Como avalia os tratamentos mais novos?
São promissores. Criam esperança para alguns tipos de câncer. O mais interessante é o melanoma, o mais agressivo dos cânceres de pele. As chamadas terapias-alvo aumentaram a sobrevida para grande parte dos pacientes. Mas elas ainda são experimentais e não estão disponíveis para toda a população.
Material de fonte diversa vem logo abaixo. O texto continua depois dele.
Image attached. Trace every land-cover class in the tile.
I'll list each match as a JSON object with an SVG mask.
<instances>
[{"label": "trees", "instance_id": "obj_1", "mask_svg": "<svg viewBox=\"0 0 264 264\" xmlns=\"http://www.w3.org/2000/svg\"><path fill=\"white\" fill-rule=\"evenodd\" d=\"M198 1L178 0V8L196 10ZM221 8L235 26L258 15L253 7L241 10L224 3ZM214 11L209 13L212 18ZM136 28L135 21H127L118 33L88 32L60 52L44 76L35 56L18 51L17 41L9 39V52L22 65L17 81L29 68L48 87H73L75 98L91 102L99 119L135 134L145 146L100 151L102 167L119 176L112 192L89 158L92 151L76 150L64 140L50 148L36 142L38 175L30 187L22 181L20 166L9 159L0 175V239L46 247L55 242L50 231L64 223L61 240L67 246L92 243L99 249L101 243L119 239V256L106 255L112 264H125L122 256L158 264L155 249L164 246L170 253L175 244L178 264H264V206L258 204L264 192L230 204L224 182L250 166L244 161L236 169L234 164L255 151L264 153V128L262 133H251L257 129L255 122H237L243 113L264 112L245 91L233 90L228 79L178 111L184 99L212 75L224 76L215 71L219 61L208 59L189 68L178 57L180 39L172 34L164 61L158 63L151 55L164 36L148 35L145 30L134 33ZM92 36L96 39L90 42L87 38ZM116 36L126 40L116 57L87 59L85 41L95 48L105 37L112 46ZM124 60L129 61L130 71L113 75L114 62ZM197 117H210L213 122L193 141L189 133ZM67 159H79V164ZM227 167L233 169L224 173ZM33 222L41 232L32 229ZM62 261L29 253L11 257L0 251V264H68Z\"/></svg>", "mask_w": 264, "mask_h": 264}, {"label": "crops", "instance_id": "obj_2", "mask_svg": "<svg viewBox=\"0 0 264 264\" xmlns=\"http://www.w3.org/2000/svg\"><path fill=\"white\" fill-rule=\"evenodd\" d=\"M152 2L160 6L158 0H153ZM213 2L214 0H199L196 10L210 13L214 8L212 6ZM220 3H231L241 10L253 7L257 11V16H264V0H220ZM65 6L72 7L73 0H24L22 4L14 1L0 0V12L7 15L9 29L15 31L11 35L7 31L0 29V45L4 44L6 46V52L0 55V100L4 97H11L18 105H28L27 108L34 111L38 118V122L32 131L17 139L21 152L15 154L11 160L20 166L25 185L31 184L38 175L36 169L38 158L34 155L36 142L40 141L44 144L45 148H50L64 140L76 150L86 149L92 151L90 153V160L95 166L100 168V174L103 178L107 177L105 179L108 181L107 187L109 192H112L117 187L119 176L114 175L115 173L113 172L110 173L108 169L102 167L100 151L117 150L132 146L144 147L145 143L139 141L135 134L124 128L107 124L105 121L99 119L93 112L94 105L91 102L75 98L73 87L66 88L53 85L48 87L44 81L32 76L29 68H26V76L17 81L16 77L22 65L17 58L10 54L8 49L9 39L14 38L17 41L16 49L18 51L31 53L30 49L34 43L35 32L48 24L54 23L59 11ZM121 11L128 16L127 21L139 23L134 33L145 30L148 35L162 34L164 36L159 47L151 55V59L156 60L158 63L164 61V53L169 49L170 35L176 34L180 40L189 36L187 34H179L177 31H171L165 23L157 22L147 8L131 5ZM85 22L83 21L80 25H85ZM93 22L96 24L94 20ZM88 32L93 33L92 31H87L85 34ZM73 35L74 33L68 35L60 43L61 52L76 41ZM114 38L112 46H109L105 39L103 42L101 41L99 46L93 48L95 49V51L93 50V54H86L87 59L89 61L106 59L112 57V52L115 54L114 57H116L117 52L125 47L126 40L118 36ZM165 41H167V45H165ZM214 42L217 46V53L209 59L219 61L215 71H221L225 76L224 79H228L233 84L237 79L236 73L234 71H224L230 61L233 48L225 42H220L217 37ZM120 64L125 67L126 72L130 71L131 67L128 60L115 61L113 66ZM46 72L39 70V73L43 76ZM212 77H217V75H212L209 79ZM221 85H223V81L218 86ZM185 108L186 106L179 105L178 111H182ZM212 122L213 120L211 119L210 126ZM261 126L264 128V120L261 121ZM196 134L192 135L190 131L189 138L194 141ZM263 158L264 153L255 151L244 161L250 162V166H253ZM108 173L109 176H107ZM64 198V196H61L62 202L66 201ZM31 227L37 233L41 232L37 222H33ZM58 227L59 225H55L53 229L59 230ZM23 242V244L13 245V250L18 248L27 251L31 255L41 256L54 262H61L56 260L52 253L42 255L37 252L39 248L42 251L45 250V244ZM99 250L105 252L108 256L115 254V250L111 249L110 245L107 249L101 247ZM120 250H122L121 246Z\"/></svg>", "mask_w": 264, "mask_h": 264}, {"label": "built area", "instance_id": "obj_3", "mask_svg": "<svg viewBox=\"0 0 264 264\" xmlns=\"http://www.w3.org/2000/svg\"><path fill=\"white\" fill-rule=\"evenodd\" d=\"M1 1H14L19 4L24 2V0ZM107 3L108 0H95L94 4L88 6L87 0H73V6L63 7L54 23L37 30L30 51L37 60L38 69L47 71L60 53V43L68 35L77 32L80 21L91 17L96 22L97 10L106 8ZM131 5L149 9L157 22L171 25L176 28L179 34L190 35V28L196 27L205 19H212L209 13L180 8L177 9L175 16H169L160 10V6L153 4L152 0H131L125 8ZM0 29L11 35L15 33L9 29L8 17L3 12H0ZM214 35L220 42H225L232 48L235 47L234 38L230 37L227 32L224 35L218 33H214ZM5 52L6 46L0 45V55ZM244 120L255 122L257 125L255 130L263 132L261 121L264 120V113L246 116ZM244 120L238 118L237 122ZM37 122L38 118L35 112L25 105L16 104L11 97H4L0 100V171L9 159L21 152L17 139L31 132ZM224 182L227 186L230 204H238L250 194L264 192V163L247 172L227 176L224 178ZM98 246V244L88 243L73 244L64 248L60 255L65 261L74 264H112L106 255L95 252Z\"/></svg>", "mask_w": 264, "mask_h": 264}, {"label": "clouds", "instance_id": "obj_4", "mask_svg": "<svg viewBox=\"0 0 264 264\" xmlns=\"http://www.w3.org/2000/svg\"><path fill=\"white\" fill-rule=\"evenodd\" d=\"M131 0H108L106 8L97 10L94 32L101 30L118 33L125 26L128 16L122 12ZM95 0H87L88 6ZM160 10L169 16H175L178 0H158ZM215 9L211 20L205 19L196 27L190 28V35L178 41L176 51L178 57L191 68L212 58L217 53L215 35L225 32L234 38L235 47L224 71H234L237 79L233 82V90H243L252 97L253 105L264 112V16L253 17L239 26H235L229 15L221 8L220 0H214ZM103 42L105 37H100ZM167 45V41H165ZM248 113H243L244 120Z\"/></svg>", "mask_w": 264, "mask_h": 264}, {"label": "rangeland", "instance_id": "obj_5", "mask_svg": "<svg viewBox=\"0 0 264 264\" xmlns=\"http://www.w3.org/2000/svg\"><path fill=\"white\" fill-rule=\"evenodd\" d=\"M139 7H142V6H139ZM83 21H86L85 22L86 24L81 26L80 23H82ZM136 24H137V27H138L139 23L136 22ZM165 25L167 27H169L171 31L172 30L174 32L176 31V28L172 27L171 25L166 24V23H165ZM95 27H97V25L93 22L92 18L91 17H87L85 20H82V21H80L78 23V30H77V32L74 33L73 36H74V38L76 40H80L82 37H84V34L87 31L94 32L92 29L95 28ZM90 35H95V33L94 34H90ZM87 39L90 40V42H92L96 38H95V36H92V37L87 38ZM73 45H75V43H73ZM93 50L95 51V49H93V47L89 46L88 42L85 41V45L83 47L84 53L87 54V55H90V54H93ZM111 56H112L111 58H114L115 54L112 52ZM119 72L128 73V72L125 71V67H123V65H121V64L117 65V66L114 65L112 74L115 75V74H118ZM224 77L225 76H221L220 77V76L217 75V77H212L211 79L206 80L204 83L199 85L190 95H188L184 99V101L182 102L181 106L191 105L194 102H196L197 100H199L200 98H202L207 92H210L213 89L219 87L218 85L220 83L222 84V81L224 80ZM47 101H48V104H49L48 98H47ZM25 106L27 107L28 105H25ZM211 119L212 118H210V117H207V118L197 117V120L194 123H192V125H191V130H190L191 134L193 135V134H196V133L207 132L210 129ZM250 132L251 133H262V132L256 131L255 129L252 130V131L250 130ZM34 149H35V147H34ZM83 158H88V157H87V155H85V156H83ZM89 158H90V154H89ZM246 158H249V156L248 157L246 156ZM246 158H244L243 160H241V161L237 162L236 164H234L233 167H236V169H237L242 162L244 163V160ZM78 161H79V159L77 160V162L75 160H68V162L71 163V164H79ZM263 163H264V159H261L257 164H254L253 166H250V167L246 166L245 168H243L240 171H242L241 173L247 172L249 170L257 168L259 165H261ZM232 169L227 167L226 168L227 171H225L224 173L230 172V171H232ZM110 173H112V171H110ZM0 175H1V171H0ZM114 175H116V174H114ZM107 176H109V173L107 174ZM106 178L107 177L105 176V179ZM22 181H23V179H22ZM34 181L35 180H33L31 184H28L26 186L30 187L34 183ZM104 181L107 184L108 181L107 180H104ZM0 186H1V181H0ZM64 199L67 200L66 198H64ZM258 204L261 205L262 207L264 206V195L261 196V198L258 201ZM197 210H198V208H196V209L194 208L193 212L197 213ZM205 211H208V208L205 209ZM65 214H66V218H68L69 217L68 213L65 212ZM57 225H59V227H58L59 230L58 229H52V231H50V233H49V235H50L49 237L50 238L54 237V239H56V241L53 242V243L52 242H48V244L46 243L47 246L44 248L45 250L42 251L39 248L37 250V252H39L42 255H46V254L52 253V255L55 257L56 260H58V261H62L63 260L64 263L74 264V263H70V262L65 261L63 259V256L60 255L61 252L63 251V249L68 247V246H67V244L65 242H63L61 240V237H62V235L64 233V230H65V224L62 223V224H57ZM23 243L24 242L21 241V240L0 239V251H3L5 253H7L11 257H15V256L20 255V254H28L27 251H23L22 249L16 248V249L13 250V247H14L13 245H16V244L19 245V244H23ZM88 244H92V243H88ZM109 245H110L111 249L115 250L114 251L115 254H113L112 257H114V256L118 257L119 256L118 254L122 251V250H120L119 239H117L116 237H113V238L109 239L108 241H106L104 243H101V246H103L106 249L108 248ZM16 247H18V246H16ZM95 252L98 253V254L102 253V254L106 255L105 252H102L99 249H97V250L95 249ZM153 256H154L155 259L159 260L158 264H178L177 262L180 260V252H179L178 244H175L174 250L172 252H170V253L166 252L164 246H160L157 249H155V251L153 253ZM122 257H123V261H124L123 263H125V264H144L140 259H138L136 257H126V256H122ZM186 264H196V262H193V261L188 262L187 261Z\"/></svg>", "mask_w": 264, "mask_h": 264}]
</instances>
Não veremos um impacto imediato na mortalidade.

Em 2022, entrevistamos o oncologista Chi Van Dang, diretor-científico do Instituto Ludwig de Pesquisa sobre o Câncer, em Nova York, que se mostrou otimista e disse vislumbrar um futuro livre de câncer. Qual a sua visão a respeito?
Fico contente em saber que ele tem uma visão tão otimista. A minha é temperada pela realidade dos países que visito. O caminho a ser percorrido é longo e o desafio imenso. Nem falo de terapias avançadas, mas de detecção precoce e acesso ao tratamento de base. A radioterapia e a quimioterapia de base ainda não existem em muitos países. Em vários deles, não há patologistas. Meu sonho é que todas as pessoas tenham acesso ao rastreamento, à detecção precoce e ao tratamento básico como direito humano mínimo. Mais do que desenvolver terapias de ponta, o desafio é organizar os sistemas de saúde para atender ao crescimento e ao envelhecimento da população.

Quais as prioridades para a pesquisa em câncer?
Hoje a maioria dos recursos na oncologia vão para a pesquisa de terapias avançadas. É importante, mas é improvável que reduza a mortalidade. As terapias novas, em geral, prolongam a vida por dias ou semanas. Se tivesse uma varinha mágica, eu colocaria uma proporção substancial na prevenção, que salva um número maior de vidas, e investiria em pesquisas para implementar as possibilidades de prevenção que se conhecem hoje.